Fibre Channel, on the other hand, is the mainstream protocol. It's more consistent across platforms, predictable, and robust. It does, however, add management complexity, and provisioning is somewhat slower, although with NetApp it doesn't make a huge difference.
The iSCSI protocol is very easy to manage and as resilient as NFS. We manually fail over our NetApp clusters on iSCSI to perform maintenance on occasion, and, just like NFS, we don't incur any downtime. The failover happens fast enough that the applications don't go down. I am continually surprised to meet people who are not familiar with iSCSI, so it would seem that iSCSI is not yet as mainstream. We have investigated using hardware–based iSCSI initiators, but decided against their use simply because the minimal CPU overhead does not justify the cost of the cards and the additional management overhead.
Some observed advantages and disadvantages by protocol.
| |
Advantages |
Disadvantages |
| FC SAN |
- Robust and predictable
- Broad industry support
|
- Complex management
- Provisioning is slower
|
| NFS |
- Easy to manage
- Stateless
- Exceptional recovery
|
- Patching and tuning*
- Different on each platform
- Fewer application vendors support it
|
| iSCSI |
- Free
- Stateless
- Low per–port cost
|
- Support not as broad as FC
- 2% to 4% CPU overhead
|
*Patching and tuning are no longer necessary with the direct NFS client in Oracle11g.
Getting the Most Out of Storage
At CHW, we prefer to buy fewer, larger storage systems and use each system for multiple workloads.
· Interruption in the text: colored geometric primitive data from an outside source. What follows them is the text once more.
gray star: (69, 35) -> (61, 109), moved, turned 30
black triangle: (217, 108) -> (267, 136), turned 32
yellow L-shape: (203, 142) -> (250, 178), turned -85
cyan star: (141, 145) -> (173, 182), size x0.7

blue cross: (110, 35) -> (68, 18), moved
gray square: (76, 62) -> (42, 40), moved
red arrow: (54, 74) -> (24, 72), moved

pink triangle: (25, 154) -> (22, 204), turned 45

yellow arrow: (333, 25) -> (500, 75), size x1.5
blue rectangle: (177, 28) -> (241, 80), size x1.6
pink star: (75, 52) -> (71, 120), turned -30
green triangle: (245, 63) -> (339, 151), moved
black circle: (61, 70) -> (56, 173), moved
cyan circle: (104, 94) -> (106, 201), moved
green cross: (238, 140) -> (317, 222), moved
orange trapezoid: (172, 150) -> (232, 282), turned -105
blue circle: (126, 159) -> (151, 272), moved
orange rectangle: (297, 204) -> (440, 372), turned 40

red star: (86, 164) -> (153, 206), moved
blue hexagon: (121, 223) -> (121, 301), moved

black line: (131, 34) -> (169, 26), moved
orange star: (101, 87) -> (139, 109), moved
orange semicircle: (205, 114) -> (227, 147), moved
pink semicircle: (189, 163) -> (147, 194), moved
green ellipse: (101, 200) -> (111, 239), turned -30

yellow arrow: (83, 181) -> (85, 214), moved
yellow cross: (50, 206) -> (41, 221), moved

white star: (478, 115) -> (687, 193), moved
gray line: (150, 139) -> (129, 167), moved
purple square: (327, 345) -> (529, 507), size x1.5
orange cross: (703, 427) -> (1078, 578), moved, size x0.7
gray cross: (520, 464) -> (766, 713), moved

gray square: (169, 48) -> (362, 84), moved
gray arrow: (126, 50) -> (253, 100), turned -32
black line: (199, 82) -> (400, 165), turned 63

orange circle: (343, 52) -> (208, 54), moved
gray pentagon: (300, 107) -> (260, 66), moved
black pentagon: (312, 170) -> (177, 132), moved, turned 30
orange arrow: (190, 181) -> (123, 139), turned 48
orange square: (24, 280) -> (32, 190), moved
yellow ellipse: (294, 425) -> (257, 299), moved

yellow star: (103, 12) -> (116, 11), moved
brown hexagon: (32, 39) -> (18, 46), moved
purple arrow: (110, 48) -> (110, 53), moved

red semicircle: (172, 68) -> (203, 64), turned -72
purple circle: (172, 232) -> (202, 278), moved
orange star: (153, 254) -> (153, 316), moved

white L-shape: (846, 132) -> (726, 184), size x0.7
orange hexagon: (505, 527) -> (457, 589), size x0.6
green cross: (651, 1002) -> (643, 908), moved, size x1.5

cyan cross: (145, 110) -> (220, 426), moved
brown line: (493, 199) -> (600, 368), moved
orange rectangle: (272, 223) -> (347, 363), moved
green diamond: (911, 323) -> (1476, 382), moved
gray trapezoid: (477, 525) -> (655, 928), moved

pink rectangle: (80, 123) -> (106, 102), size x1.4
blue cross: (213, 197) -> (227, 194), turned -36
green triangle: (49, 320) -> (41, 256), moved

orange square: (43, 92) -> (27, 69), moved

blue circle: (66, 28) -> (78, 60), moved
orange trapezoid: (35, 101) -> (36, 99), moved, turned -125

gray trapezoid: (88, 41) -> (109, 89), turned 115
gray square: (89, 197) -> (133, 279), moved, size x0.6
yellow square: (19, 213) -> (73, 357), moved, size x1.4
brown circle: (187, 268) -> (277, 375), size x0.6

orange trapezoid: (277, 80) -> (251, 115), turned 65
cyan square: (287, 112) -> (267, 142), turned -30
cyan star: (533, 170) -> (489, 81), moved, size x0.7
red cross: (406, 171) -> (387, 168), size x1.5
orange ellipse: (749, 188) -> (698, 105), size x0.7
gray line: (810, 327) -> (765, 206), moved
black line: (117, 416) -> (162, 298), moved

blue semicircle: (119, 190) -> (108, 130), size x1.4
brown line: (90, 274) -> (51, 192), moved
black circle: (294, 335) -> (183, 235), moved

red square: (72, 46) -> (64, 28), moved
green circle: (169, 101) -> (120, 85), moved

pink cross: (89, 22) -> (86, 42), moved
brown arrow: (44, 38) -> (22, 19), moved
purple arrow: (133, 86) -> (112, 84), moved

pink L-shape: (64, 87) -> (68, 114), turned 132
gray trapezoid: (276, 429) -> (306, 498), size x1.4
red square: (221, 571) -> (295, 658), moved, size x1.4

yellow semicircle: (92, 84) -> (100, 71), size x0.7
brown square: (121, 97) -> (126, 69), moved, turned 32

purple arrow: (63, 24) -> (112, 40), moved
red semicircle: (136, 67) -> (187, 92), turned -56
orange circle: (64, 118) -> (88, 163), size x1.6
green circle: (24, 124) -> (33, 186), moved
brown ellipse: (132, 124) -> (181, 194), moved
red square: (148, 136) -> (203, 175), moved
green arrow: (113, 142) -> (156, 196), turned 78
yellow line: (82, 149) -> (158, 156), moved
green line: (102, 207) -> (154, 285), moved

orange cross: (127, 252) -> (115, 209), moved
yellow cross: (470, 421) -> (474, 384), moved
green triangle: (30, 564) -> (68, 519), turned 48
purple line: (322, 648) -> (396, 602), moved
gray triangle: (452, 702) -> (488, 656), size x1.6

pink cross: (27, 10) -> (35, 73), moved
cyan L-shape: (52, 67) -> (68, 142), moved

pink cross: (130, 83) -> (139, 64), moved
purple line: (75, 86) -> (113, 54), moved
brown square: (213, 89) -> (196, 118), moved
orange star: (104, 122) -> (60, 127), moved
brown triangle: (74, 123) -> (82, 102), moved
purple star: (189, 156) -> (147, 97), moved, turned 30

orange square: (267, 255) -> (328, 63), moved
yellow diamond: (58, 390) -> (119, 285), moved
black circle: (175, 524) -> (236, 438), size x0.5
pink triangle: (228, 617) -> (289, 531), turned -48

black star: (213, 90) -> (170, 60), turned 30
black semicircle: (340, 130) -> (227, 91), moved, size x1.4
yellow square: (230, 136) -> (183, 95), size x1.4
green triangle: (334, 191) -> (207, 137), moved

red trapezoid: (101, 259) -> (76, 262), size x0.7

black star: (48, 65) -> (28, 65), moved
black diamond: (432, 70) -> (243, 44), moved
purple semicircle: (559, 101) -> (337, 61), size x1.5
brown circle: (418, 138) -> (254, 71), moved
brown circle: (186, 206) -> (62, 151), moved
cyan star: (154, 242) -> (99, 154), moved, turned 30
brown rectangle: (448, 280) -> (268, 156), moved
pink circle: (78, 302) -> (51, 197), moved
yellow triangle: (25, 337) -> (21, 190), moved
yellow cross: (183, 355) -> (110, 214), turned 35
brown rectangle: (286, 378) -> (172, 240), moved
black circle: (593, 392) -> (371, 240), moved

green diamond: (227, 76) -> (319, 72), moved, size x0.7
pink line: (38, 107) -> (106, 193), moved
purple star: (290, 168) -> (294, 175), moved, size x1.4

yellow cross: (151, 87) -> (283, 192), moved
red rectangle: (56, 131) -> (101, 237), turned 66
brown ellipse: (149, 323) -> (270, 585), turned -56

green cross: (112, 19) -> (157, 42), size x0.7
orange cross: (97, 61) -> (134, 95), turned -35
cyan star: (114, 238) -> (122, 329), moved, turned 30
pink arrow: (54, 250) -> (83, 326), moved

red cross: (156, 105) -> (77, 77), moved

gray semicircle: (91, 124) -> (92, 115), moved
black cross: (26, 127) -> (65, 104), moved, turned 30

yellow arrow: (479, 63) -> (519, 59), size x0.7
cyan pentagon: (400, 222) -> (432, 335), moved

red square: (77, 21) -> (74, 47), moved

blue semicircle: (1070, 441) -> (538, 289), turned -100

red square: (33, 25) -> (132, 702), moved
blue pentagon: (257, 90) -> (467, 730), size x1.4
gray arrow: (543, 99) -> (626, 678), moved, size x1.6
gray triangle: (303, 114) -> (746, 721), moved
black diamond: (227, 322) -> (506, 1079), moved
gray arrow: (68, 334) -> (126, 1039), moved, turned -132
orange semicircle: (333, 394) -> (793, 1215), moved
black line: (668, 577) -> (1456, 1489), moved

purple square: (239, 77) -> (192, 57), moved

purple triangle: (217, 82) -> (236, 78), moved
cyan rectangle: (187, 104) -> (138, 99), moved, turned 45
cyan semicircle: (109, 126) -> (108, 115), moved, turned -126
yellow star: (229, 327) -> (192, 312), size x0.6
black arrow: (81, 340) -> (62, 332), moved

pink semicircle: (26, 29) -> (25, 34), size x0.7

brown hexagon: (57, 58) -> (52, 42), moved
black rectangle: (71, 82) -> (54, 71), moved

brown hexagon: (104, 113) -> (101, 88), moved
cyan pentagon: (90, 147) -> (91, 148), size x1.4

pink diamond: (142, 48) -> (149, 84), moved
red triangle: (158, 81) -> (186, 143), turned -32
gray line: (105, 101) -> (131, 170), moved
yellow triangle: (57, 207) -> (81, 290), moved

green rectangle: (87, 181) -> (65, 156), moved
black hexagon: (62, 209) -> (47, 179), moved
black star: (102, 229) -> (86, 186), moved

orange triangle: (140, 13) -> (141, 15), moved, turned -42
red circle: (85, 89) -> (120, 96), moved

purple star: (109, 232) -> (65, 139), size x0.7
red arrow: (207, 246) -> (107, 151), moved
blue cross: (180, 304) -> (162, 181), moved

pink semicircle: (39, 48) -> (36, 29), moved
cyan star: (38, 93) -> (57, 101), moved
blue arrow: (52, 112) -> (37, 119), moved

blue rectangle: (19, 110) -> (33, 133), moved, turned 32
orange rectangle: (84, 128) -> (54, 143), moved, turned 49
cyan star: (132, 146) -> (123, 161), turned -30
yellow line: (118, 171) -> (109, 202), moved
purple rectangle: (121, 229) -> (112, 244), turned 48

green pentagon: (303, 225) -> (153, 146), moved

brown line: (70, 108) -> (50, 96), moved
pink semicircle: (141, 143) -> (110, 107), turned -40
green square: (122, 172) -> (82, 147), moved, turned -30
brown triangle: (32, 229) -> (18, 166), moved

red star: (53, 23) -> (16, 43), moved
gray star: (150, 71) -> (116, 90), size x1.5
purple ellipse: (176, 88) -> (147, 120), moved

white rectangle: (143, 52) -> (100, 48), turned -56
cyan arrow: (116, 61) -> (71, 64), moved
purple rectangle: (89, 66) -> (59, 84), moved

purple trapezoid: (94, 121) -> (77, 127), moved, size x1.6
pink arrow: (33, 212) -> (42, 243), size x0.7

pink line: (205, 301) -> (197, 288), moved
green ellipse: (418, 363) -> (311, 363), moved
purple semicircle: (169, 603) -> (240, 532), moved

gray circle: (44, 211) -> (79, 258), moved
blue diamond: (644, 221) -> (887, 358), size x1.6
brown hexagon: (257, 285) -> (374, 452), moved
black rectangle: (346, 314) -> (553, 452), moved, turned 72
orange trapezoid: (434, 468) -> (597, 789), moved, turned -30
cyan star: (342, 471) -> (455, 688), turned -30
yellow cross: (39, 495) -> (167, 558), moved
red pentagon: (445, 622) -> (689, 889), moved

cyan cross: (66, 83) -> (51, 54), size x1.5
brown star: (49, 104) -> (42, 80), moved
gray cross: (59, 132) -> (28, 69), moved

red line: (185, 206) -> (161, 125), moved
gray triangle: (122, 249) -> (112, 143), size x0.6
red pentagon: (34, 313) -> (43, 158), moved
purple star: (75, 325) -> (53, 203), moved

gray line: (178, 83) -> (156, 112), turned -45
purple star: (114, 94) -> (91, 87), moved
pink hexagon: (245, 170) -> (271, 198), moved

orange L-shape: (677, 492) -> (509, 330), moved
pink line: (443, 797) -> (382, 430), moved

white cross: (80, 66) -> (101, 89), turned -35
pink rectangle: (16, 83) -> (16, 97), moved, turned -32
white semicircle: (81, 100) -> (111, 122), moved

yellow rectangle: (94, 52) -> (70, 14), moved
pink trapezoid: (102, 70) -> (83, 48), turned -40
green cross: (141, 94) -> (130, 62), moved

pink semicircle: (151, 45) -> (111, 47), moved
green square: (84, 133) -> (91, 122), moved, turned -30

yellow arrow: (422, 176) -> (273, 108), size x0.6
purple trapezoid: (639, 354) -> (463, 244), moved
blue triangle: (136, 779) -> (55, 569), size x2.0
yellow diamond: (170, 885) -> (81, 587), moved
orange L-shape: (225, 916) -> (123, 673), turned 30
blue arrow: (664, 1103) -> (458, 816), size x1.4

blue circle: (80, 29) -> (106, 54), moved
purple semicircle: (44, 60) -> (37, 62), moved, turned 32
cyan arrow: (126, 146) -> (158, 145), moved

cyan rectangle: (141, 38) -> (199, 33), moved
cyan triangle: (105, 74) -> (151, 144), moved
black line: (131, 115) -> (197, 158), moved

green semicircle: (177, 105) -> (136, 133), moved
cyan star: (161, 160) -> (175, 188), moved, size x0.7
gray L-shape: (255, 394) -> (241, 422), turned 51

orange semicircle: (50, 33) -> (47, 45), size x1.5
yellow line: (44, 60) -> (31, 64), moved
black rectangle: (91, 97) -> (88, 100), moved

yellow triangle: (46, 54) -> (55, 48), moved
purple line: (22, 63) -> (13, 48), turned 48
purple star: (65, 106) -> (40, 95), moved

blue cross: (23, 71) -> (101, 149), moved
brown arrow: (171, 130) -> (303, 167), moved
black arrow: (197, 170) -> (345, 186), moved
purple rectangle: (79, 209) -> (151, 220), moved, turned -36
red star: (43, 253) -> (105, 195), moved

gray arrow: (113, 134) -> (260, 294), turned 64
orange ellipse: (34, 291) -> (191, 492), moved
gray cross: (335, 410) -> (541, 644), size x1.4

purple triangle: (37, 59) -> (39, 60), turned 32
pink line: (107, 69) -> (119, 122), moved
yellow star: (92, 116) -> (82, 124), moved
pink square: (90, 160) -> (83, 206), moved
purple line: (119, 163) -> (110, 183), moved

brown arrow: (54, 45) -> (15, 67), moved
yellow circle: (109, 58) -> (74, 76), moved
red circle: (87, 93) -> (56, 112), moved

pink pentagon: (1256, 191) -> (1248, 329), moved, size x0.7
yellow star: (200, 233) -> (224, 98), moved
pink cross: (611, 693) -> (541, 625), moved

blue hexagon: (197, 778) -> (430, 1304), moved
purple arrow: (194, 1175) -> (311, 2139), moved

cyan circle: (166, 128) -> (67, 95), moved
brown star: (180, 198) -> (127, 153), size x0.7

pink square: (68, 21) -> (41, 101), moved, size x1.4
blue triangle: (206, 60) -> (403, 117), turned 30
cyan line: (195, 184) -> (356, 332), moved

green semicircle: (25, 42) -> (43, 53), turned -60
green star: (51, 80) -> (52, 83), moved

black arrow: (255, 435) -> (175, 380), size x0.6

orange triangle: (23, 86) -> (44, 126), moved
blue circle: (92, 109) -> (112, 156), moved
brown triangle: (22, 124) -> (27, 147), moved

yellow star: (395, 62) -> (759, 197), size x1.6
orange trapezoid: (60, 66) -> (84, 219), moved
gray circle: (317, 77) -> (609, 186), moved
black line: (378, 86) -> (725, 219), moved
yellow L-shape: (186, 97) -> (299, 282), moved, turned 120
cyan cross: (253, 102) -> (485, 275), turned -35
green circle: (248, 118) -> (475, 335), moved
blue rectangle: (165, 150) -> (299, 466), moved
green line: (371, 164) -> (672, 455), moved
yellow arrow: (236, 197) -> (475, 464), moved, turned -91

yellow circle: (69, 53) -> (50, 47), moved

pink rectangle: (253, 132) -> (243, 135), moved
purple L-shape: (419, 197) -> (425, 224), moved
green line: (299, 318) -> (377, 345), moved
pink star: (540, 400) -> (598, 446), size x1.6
Unless you have extreme performance requirements, there is no longer any reason to dedicate a storage system to one application. Today's storage systems are more than fast enough to serve multiple applications in most cases. By choosing unified storage that supports NFS, CIFS, Fibre Channel, and iSCSI we can use whatever protocol makes the most sense for the application and change protocols whenever necessary. Unified storage gives us the flexibility to meet all our storage needs for Oracle and other critical applications.